---- Given data
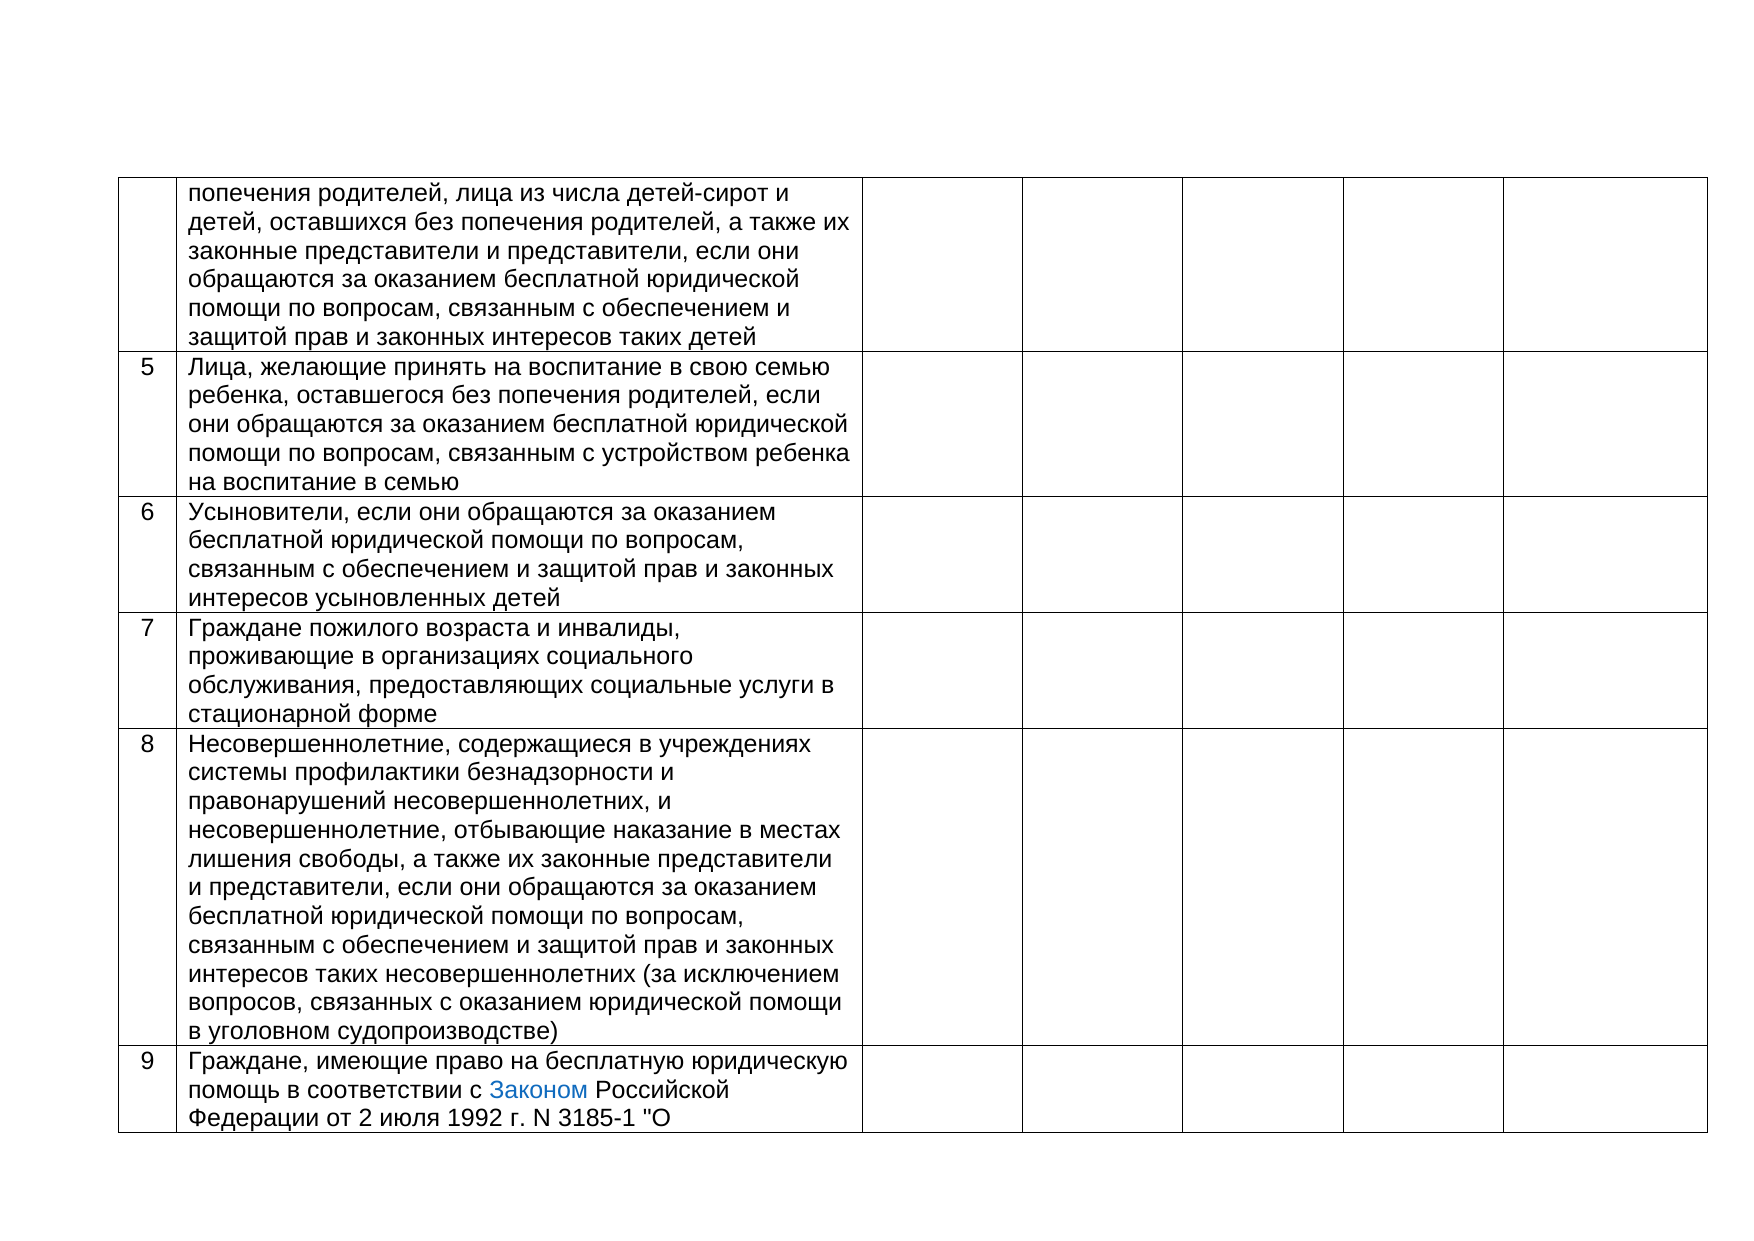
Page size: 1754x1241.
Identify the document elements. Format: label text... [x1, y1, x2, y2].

table_cell 5 [119, 352, 176, 496]
table_cell [1344, 352, 1503, 496]
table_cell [177, 178, 862, 351]
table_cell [177, 1046, 862, 1132]
table_cell [863, 729, 1022, 1045]
table_cell [1023, 729, 1182, 1045]
table_cell Лица, желающие принять на воспитание в свою семью ребенка, оставшегося без попечения родителей, если они обращаются за оказанием бесплатной юридической помощи по вопросам, связанным с устройством ребенка на воспитание в семью [177, 352, 862, 496]
table_cell [1183, 497, 1343, 612]
table_cell Несовершеннолетние, содержащиеся в учреждениях системы профилактики безнадзорности и правонарушений несовершеннолетних, и несовершеннолетние, отбывающие наказание в местах лишения свободы, а также их законные представители и представители, если они обращаются за оказанием бесплатной юридической помощи по вопросам, связанным с обеспечением и защитой прав и законных интересов таких несовершеннолетних (за исключением вопросов, связанных с оказанием юридической помощи в уголовном судопроизводстве) [177, 729, 862, 1045]
table_cell Граждане пожилого возраста и инвалиды, проживающие в организациях социального обслуживания, предоставляющих социальные услуги в стационарной форме [177, 613, 862, 728]
table_cell 8 [119, 729, 176, 1045]
table_cell 9 [119, 1046, 176, 1132]
table_cell [1504, 1046, 1707, 1132]
table_cell Усыновители, если они обращаются за оказанием бесплатной юридической помощи по вопросам, связанным с обеспечением и защитой прав и законных интересов усыновленных детей [177, 497, 862, 612]
table_cell [1023, 178, 1182, 351]
table_cell [1504, 729, 1707, 1045]
table_cell [1183, 1046, 1343, 1132]
table_cell [863, 352, 1022, 496]
table_cell 4 [119, 178, 176, 351]
table_cell [1344, 613, 1503, 728]
table_cell [863, 178, 1022, 351]
table_cell [863, 497, 1022, 612]
table_cell [1504, 497, 1707, 612]
table_cell [863, 1046, 1022, 1132]
table_cell [1504, 178, 1707, 351]
table_cell [1023, 497, 1182, 612]
table_cell 7 [119, 613, 176, 728]
table_cell [1183, 352, 1343, 496]
table_cell [1023, 352, 1182, 496]
table_cell [1344, 729, 1503, 1045]
table_cell [1344, 178, 1503, 351]
table_cell [1023, 613, 1182, 728]
table_cell [1344, 497, 1503, 612]
table_cell 6 [119, 497, 176, 612]
table_cell [1183, 613, 1343, 728]
table_cell [863, 613, 1022, 728]
table_cell [1183, 729, 1343, 1045]
table_cell [1023, 1046, 1182, 1132]
table_cell [1504, 613, 1707, 728]
table_cell [1183, 178, 1343, 351]
table_cell [1504, 352, 1707, 496]
table_cell [1344, 1046, 1503, 1132]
--------
■ **Exercise aim**
Quote all of the entries word for word, omitting any pictures.

■ **Response to the task**
Page size: 1754x1241.
Identify the document elements. Format: label text... [x1, y1, x2, y2].

table_cell 5 [119, 352, 176, 496]
table_cell [1344, 352, 1503, 496]
table_cell [177, 178, 862, 351]
table_cell [177, 1046, 862, 1132]
table_cell [863, 729, 1022, 1045]
table_cell [1023, 729, 1182, 1045]
table_cell Лица, желающие принять на воспитание в свою семью ребенка, оставшегося без попечения родителей, если они обращаются за оказанием бесплатной юридической помощи по вопросам, связанным с устройством ребенка на воспитание в семью [177, 352, 862, 496]
table_cell [1183, 497, 1343, 612]
table_cell Несовершеннолетние, содержащиеся в учреждениях системы профилактики безнадзорности и правонарушений несовершеннолетних, и несовершеннолетние, отбывающие наказание в местах лишения свободы, а также их законные представители и представители, если они обращаются за оказанием бесплатной юридической помощи по вопросам, связанным с обеспечением и защитой прав и законных интересов таких несовершеннолетних (за исключением вопросов, связанных с оказанием юридической помощи в уголовном судопроизводстве) [177, 729, 862, 1045]
table_cell Граждане пожилого возраста и инвалиды, проживающие в организациях социального обслуживания, предоставляющих социальные услуги в стационарной форме [177, 613, 862, 728]
table_cell 8 [119, 729, 176, 1045]
table_cell 9 [119, 1046, 176, 1132]
table_cell [1504, 1046, 1707, 1132]
table_cell Усыновители, если они обращаются за оказанием бесплатной юридической помощи по вопросам, связанным с обеспечением и защитой прав и законных интересов усыновленных детей [177, 497, 862, 612]
table_cell [1023, 178, 1182, 351]
table_cell [1504, 729, 1707, 1045]
table_cell [1183, 1046, 1343, 1132]
table_cell [863, 352, 1022, 496]
table_cell 4 [119, 178, 176, 351]
table_cell [1344, 613, 1503, 728]
table_cell [863, 178, 1022, 351]
table_cell [863, 497, 1022, 612]
table_cell [1504, 497, 1707, 612]
table_cell [863, 1046, 1022, 1132]
table_cell [1504, 178, 1707, 351]
table_cell [1023, 497, 1182, 612]
table_cell 7 [119, 613, 176, 728]
table_cell [1183, 352, 1343, 496]
table_cell [1023, 352, 1182, 496]
table_cell [1344, 729, 1503, 1045]
table_cell [1344, 178, 1503, 351]
table_cell [1023, 613, 1182, 728]
table_cell [1344, 497, 1503, 612]
table_cell 6 [119, 497, 176, 612]
table_cell [1183, 613, 1343, 728]
table_cell [863, 613, 1022, 728]
table_cell [1183, 729, 1343, 1045]
table_cell [1023, 1046, 1182, 1132]
table_cell [1504, 613, 1707, 728]
table_cell [1183, 178, 1343, 351]
table_cell [1504, 352, 1707, 496]
table_cell [1344, 1046, 1503, 1132]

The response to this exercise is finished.